## Problem 1
Please print the passage below about Skepta at Berghain word for word, from "According to Matt, an" to "district each time.".

## Passage shown
=====
But the thirst for Skepta at Berghain was exceptional. Thanks to the club's strict no-photography policy, many hoped Skepta would use the opportunity to preview unreleased tracks from his three-years-in-the-making album Konnichiwa, which last month he finally confirmed was complete. The hallowed venue and its ridiculously good Funktion-One soundsystem, combined with the relative scarcity of 2-step in a city that marches to 4/4, was also irresistible to Berlin's growing contingent of grime and hip-hop fans.

According to Matt, an expat from the UK who I met once I was ushered inside the club, "The grime scene here has really taken off in the last couple of years because of Skepta and how fashionable [the music] has become. More and more people are putting on grime nights or LDN-themed parties." Matt himself throws a roving London grime and new-school hip-hop party named Shutdown Berlin, named after the Skepta song. The first one, in August 2015, was in the hip Kreuzberg neighborhood, and the concept is for subsequent editions to take over a different district each time.
=====
## Records for this task
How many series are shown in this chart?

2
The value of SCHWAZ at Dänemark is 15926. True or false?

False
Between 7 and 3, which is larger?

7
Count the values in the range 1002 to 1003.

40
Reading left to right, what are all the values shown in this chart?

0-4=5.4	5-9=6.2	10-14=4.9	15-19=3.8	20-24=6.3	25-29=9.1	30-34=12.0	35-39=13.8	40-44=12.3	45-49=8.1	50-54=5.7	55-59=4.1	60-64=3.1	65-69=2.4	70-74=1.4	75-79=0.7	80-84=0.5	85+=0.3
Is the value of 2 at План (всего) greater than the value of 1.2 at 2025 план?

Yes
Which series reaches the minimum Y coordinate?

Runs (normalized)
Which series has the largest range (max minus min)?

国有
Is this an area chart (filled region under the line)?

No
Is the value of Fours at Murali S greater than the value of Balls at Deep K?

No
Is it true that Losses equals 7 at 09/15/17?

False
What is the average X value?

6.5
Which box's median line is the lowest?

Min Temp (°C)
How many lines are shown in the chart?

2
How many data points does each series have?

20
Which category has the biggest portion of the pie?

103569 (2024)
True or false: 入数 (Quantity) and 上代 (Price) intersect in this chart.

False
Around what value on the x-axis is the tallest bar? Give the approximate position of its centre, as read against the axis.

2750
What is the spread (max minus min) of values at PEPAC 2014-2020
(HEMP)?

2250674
=====
## Problem 2
List each line of the rows above that contains the string "data", matching case exactly.

## Worked solution 1
According to Matt, an expat from the UK who I met once I was ushered inside the club, "The grime scene here has really taken off in the last couple of years because of Skepta and how fashionable [the music] has become. More and more people are putting on grime nights or LDN-themed parties." Matt himself throws a roving London grime and new-school hip-hop party named Shutdown Berlin, named after the Skepta song. The first one, in August 2015, was in the hip Kreuzberg neighborhood, and the concept is for subsequent editions to take over a different district each time.

## Worked solution 2
How many data points does each series have?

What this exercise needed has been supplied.